Erfgoeddrager: Bibi

‘Ik vond Suriname zo prachtig dat ik er toen ik groot was ging wonen’

Otto, Samuel, Julie, Octaaf en Bibi van de Hildebrand van Loonschool interviewen Romeo Hoost (78 jaar). Meneer Hoost komt door de regen naar de school toe, met een tas vol boeken en twee hoofddeksels zoals die in de slaventijd werden gedragen. Het interview duurt meer dan een uur, want de leerlingen hebben heel veel vragen, en tijdens het gesprek duiken er steeds weer nieuwe vragen op.

Waar bent u geboren?
‘Ik ben in Suriname geboren, maar dat is toevallig zo. We woonden op Curaçao en mijn vader werkte bij de Shell. Het bedrijf gaf Surinamers om de twee jaar een vakantie naar Suriname. Mijn moeder was 9 maanden zwanger van mij, en mocht daarom eigenlijk niet vliegen. Ze zei toen dat ze 7 maanden zwanger was, zodat ze mee kon. Om 8 uur ‘s avonds kwam ze aan, en om 12 uur ‘s nachts werd ik geboren in Suriname.

In mijn jeugd woonden we dus op Curaçao en gingen we elke twee jaar naar Suriname. Ik vond Suriname zo prachtig dat ik er toen ik groot was ging wonen en werken.’

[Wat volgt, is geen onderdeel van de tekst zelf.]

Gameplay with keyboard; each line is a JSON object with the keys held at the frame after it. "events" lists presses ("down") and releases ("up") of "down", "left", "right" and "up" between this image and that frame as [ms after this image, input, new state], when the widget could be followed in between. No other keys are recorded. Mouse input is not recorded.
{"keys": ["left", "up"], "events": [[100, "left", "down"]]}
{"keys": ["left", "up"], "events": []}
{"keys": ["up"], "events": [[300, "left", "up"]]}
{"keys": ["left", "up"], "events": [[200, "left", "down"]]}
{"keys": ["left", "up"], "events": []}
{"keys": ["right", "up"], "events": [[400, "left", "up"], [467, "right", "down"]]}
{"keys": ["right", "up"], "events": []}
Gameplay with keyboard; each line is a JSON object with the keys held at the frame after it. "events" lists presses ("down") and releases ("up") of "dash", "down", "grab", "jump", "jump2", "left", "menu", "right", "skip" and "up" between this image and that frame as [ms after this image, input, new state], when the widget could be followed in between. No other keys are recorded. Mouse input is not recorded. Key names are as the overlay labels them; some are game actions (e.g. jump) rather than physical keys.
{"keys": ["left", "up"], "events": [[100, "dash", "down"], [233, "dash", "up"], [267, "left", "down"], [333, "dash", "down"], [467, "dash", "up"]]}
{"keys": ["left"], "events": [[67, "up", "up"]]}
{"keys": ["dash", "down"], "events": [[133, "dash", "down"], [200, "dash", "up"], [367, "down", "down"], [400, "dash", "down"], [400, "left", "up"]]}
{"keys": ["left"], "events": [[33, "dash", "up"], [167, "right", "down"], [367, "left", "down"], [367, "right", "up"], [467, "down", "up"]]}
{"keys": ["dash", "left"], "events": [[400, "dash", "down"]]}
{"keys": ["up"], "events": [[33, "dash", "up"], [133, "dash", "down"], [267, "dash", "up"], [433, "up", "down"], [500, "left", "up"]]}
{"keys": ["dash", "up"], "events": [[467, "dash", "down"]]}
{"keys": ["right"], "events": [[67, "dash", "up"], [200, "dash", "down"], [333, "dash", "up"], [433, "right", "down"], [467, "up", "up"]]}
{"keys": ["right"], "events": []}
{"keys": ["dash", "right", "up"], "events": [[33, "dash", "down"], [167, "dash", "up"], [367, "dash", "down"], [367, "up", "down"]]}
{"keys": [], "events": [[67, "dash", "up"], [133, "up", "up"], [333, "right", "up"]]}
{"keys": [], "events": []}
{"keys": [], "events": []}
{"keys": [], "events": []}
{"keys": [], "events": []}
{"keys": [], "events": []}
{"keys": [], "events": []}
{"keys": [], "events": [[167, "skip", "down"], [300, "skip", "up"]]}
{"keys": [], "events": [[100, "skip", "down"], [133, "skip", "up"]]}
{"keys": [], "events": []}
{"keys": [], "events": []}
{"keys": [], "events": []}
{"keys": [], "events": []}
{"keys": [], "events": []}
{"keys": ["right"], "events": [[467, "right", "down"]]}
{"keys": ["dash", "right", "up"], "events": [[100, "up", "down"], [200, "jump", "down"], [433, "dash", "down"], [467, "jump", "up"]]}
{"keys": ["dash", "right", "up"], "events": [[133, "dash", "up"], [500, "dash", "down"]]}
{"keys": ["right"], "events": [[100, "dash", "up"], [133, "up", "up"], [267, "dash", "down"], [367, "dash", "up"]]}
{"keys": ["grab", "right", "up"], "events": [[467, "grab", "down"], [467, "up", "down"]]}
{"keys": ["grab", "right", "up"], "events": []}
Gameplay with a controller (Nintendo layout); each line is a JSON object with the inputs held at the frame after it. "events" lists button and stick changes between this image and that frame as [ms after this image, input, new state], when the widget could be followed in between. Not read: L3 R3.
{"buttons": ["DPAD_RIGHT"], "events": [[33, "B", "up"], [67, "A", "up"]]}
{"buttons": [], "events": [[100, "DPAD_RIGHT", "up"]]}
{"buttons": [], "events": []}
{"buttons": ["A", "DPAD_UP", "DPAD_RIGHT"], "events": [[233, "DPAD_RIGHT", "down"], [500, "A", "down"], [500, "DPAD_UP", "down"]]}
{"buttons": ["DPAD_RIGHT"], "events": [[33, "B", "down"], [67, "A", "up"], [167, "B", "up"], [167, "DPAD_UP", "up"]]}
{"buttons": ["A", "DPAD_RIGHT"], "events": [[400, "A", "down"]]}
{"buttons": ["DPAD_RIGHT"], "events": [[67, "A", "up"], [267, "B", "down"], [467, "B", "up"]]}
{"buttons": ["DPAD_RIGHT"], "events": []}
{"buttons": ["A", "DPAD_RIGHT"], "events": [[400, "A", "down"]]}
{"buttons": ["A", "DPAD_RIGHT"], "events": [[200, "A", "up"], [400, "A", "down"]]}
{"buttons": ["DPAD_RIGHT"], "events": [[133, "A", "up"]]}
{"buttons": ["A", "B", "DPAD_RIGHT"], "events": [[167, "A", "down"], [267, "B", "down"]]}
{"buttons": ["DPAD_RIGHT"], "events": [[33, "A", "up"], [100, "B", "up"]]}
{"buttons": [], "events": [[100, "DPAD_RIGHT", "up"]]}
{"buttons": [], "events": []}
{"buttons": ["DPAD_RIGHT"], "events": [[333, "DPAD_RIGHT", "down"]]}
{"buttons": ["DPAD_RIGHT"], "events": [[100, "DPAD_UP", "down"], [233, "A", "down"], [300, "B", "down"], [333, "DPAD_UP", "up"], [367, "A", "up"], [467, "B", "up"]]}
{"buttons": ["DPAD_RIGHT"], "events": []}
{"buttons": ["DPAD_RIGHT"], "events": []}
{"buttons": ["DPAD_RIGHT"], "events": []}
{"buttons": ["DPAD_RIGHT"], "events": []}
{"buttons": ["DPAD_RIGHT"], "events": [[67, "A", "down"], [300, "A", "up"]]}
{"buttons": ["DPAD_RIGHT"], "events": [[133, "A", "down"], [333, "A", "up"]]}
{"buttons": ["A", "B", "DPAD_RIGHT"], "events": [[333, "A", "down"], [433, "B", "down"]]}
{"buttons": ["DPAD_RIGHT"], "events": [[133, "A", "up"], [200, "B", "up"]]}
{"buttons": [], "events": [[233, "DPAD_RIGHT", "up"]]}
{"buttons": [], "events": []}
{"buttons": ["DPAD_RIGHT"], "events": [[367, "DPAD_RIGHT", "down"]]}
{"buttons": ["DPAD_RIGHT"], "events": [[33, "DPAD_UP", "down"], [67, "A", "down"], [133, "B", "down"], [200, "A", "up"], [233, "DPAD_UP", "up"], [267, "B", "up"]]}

Waarom kwam u naar Nederland?
‘Ik kwam eind 1982 naar Nederland op uitnodiging van een Duitse vakbondsbeweging. Toen ik hier was, vonden de 8 decembermoorden plaats. Dat zijn moorden waarbij de militaire dictator 15 mensen oppakte en executeerde. Zijn naam is Bouterse. Na deze moorden werd me afgeraden terug te reizen naar Suriname.’

Wie is Bouterse?
‘Dat is de man die mensen heeft vermoord, hij heeft ze gemarteld. Die mensen probeerden de democratie te herstellen, middels acties en vergaderingen. Onder hen waren mijn neef, mijn voorzitter en verschillende vrienden van me. Bouterse is veroordeeld tot 20 jaar cel, maar hij is ondergedoken en dat vind ik niet juist. Maar hij gaat worden gepakt.’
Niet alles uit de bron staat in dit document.